Priced out: How cities are scrambling to re-envision empty office spaces as future homes

Priced out: How cities are scrambling to re-envision empty office spaces as future homes

As rising real estate prices have been reshaping homeownership across the country, the commercial landscape has also been going through a drastic shift, particularly in New York City.

Once packed with glass high rises filled with floors of cubicles for big-name financial institutions, tech start-ups, and other Fortune 500 companies, the city’s Financial District is now re-envisioning itself as more welcoming to residences, as hybrid work and a shift in commercial real estate preferences have left many properties empty.

This scene is becoming a common one in other metropolitan areas such as San Fransico, Washington D.C., and Chicago not only for the changing work landscape but also because of recent commercial real estate trends that are forcing commercial landlords to reconsider their land holdings.

This has resulted in a solution that some experts say will be more common throughout the country: converting those office spaces into residential apartments.
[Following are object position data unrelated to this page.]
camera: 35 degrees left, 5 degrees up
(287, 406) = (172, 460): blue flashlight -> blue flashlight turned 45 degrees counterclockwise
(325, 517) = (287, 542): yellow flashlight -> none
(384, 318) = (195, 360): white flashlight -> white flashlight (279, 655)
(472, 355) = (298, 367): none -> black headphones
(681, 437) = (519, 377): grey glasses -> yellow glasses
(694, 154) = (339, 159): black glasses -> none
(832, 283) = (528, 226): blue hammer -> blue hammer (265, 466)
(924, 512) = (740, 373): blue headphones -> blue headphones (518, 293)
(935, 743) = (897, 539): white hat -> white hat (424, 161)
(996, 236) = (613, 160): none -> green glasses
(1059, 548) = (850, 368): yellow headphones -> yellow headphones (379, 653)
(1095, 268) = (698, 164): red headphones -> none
For some cities, this is not a new phenomenon.

In the wake of 9-11, New York began rezoning more properties in the Financial District, which realtors rebranded as “FiDi” to attract new residents. But experts say there has been a bigger push since the pandemic ended.
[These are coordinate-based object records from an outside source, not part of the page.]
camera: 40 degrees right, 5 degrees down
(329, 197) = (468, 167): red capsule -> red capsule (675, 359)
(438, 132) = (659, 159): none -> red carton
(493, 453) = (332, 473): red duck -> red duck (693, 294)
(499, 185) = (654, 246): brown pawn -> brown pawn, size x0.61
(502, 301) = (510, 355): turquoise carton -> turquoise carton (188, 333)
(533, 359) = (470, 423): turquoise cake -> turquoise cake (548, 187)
John Cetra, a well-known New York architect, is currently working on a plan to convert 55 Broad St., which once housed Goldman Sachs, into nearly 600 market-rate apartments as part of a $172 million development deal that was approved in July.

Nearby, he’s also converting an office building that once housed J. P. Morgan Chase into a 1,300-apartment building.

“What we’re seeing now is this kind of acceleration of these buildings from the 50s, 60s, and 70s that are, that are being converted,” Cetra told “Start Here” during a tour of the construction site.

Cetra said landowners are rushing to get people inside their properties because they are losing hundreds of millions of dollars a year from the lost rent that is typically used to pay for their mortgages.

Most developers obtain big loans to finance commercial properties and due to low interest rates, they would pay off their mortgage with another loan.

The recent rise in interest rates has forced commercial landowners to reconsider this strategy and the debt has been adding up and the rents to pay them down dwindling. Roughly $1.5 trillion in commercial real estate loans are coming due soon according to the finance analysis group Trepp.

Certa said there is a real chance that some big companies will default on their loans.

“They’re looking at it and saying…it’s not worth what we thought it was worth,” he said of the companies. They might walk away from some of these properties and say, ‘I can’t pay the debt service. So Mr. Banker, take it back.'”

Chuck Blozies, a San Francisco-based architect, told “Start Here” that his city, which has an office vacancy rate of nearly 40%, has seen a rise in commercial foreclosures.

That, in turn, can create what’s known as a “doom loop”: empty buildings lead to less tax revenue, which forces the city to cut back on public services. These cutbacks lead to the city being less attractive to businesses and workers, which leads to more vacancies.

“Of course, when the pandemic hit us, it was easy for [tech workers] to work from home,” he said.

“I think the consensus is that office use, the way it used to be, is just never going to come back,” he added.

Blozies has been leading several commercial to residential conversions in San Fransico and noted that it takes a lot of work to make it a livable space that complies with safety codes.

For example, typically many office rooms are deep within the floor plate and don’t require windows for lighting and air, which is mandatory for an apartment. Blozies also pointed out how plumbing for commercial properties also presents architects with a problem.

“Office buildings have, typically, bathrooms ganged in the middle of the building. Residences have bathrooms all over the place. So you essentially need to take the building apart to do plumbing upgrades,” he said.

Certa said New York City office towers, with huge floor plans and vast “dark spaces,” present obstacles that forced his team to rethink traditional apartment layouts.

“Because of the size of the floor plates, the apartments get kind of long and narrow, but every apartment will have windows, and then they’ll have home offices as well, plenty of closet space [and] everything that you’ll need in an apartment,” Certa said.

Bloizes said he is thinking outside of the box for ways to reuse the dark space in some of his design ideas, including a space where future self-driving cars can enter and exit the building.

“You need an elevator to get them up there, kind of drive in one side, get cleaned up and repaired on a conveyor belt kind of idea, and then drive out again to pick up their next fare,” he said.

Although experts say the return on investments for the converted buildings is higher compared to an empty office building, there still is a major cost issue that trickles down to renters.

Due to the expensive nature of the conversion work, many of the apartments are listed as luxury units.

At the same time, neighborhoods that have seen commercial to residential conversions have also adapted. New York’s Financial District, for example, has seen a growth in restaurants, shops, event venues, and other businesses that are now catering to the new population.

Some of the neighborhood’s residents, like Stephanie Tronis, told “Start Here” they plan on staying there for a long time.

“It’s quiet on the weekends. I love that. It’s busy enough during the week that it feels like it’s a neighborhood, but then on the weekends, it’s, it’s pretty quiet, which I enjoy,” she said.